Start of Block

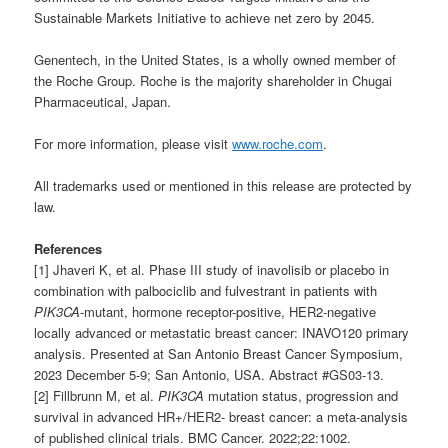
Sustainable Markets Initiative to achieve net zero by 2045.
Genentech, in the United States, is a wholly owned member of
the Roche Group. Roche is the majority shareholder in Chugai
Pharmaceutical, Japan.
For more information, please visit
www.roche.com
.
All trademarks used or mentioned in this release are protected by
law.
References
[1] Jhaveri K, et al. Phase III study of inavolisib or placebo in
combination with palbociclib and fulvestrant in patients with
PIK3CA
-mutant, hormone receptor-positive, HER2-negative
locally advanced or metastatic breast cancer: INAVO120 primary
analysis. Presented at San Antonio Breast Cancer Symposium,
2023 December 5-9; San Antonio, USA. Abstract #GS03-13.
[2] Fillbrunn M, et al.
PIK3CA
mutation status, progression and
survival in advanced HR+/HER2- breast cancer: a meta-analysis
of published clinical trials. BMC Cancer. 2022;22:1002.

End of Block
Start of Block

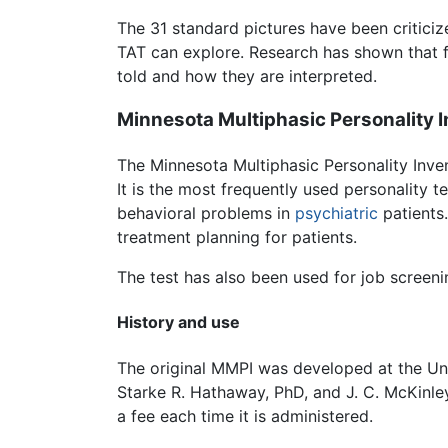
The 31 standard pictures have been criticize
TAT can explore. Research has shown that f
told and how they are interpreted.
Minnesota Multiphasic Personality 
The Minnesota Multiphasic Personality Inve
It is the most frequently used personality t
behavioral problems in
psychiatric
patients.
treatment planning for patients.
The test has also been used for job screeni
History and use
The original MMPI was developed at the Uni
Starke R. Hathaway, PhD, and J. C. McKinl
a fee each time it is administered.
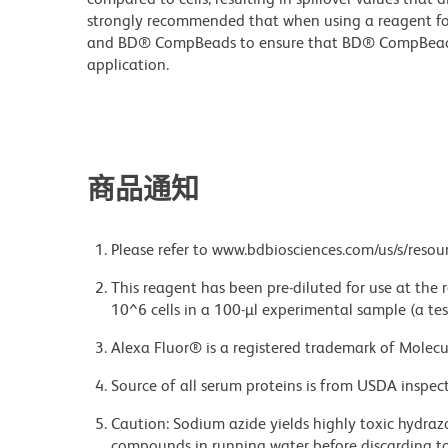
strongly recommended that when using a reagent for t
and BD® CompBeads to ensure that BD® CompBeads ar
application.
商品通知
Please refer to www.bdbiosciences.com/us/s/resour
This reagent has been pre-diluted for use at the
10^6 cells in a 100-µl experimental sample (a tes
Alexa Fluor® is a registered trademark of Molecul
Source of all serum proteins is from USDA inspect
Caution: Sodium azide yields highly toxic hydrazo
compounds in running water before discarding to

End of Block

* GOAL OF THE EXERCISE *
Above are records with pictures. Reproduce exactly only the lines from the line with "History and use" through the line with "Please refer to", both ends included, and leave the pictures out.

* TASK ANSWER *
History and use
The original MMPI was developed at the Uni
Starke R. Hathaway, PhD, and J. C. McKinl
a fee each time it is administered.
strongly recommended that when using a reagent for t
and BD® CompBeads to ensure that BD® CompBeads ar
application.
商品通知
Please refer to www.bdbiosciences.com/us/s/resour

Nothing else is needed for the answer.